- Aim of the exercise: Omit the images. Reproduce each line of the records exactly as it appears.

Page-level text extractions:
▬▬▬
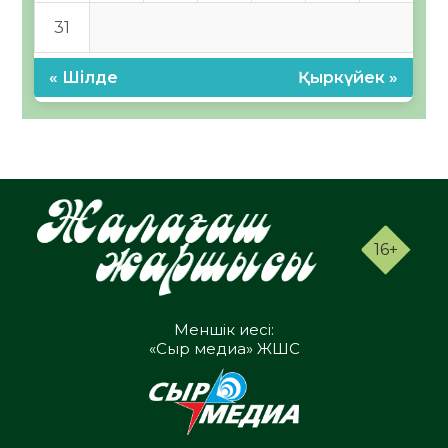
31
« Шілде
Қыркүйек »
16+
Меншік иесі:
«Сыр медиа» ЖШС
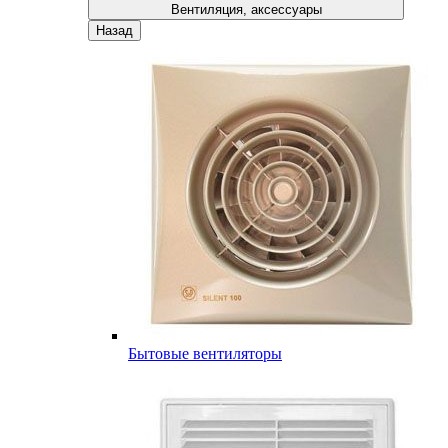
Вентиляция, аксессуары
Назад
Бытовые вентиляторы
▬▬▬
- Result:
31
« Шілде
Қыркүйек »
16+
Меншік иесі:
«Сыр медиа» ЖШС
Вентиляция, аксессуары
Назад
Бытовые вентиляторы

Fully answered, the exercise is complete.